Un homme vit une couleuvre :
« Ah ! méchante, dit-il, je m'en vais faire une oeuvre Agréable à tout l'univers ! » A ces mots, l'animal pervers (C'est le serpent que je veux dire,
Et non l'homme : on pourrait aisément s'y tromper),
A ces mots, le serpent, se laissant attraper,
Est pris, mis en un sac ; et ce qui fut le pire,
On résolut sa mort, fût-il coupable ou non.
Afin de le payer toutefois de raison, L'autre lui fit cette harangue :
« Symbole des ingrats ! être bon aux méchants,
C'est être sot, meurs donc : ta colère et tes dents
Ne me nuiront jamais. » Le serpent, en sa langue,
Reprit du mieux qu'il put : « S'il fallait condamner Tous les ingrats qui sont au monde, A qui pourrait-on pardonner ?
Toi-même tu te fais ton procès. Je me fonde
Sur tes propres leçons ; jette les yeux sur toi.
Mes jours sont en tes mains, tranche-les ; ta justice,
C'est ton utilité, ton plaisir, ton caprice : Selon ces lois, condamne-moi ; Mais trouve bon qu'avec franchise En mourant au moins je te dise Que le symbole des ingrats,
Ce n'est point le serpent, c'est l'homme. » Ces paroles
Firent arrêter l'autre ; il recula d'un pas.
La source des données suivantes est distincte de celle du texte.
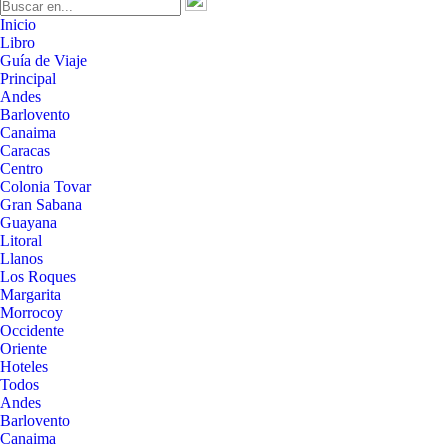
Inicio
Libro
Guía de Viaje
Principal
Andes
Barlovento
Canaima
Caracas
Centro
Colonia Tovar
Gran Sabana
Guayana
Litoral
Llanos
Los Roques
Margarita
Morrocoy
Occidente
Oriente
Hoteles
Todos
Andes
Barlovento
Canaima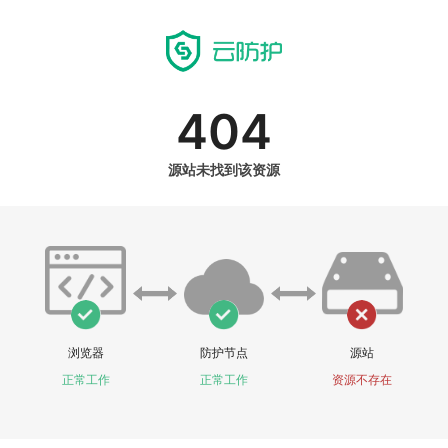
404
源站未找到该资源
浏览器
防护节点
源站
正常工作
正常工作
资源不存在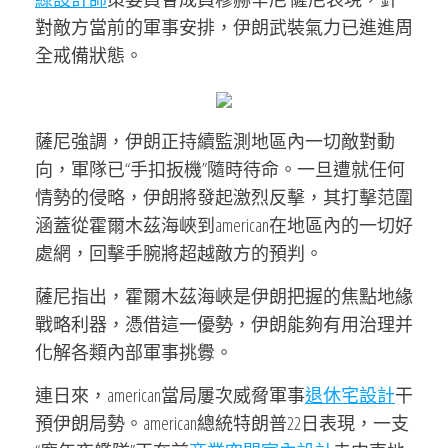
對敵方當前的軍事安排，伊朗武裝氣力已進進周
全戒備狀態。
薩尼強調，伊朗正持續監測地區內一切敵對動
向，軍隊已“手扣扳機”隨時待命。一旦遭就任何
情勢的侵略，伊朗將發起激烈反擊，其打擊范圍
涵蓋從霍爾木茲海峽到american在地區內的一切好
處網，回擊手腕將超越敵方的預判。
薩尼指出，霍爾木茲海峽是伊朗把握的焦點地緣
戰略利器，憑借這一優勢，伊朗能夠有用治理并
化解各類內部軍事挑釁。
連日來，american當局屢次威脅軍事
退休宅設計
干
預伊朗局勢。american總統特朗普22日表現，一支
Enfin il repartit : « Tes raisons sont frivoles.
Je pourrais décider, car ce droit m'appartient ;
Mais rapportons-nous-en. - Soit fait, » dit le reptile.
Une vache était là : on l'appelle ; elle vient :
Le cas est proposé. C'était chose facile :
« Fallait-il, pour cela, dit-elle, m'appeler ?
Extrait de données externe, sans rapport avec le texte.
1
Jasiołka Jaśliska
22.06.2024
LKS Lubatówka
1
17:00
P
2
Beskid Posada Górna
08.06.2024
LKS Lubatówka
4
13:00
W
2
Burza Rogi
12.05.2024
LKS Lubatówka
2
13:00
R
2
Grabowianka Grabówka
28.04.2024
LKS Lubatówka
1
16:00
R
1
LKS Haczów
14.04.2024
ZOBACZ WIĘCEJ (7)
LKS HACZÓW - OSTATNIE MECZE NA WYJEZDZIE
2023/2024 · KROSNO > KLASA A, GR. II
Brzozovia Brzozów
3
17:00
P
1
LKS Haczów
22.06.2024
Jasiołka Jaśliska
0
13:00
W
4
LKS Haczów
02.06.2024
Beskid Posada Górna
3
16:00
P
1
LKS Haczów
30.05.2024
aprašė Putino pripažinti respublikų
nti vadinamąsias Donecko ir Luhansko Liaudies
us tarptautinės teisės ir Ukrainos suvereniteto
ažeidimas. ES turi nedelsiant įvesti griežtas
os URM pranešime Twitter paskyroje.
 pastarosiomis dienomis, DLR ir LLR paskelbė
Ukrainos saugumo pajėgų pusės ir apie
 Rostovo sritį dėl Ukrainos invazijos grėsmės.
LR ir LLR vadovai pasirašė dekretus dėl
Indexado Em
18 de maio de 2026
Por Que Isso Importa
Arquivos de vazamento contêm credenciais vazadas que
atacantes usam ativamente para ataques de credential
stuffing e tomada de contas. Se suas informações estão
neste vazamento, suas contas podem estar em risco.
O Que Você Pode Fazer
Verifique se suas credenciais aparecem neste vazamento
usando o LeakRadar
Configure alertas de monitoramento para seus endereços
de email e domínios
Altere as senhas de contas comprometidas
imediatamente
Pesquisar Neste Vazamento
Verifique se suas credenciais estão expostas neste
La couleuvre a raison : pourquoi dissimuler ?
Je nourris celui-ci depuis longues années ;
Il n'a sans mes bienfaits passé nulles journées :
Tout n'est que pour lui seul: mon lait et mes enfants
Le font à la maison revenir les mains pleines :
Même j'ai rétabli sa santé, que les ans Avaient altérée ; et mes peines
Ont pour but son plaisir ainsi que son besoin.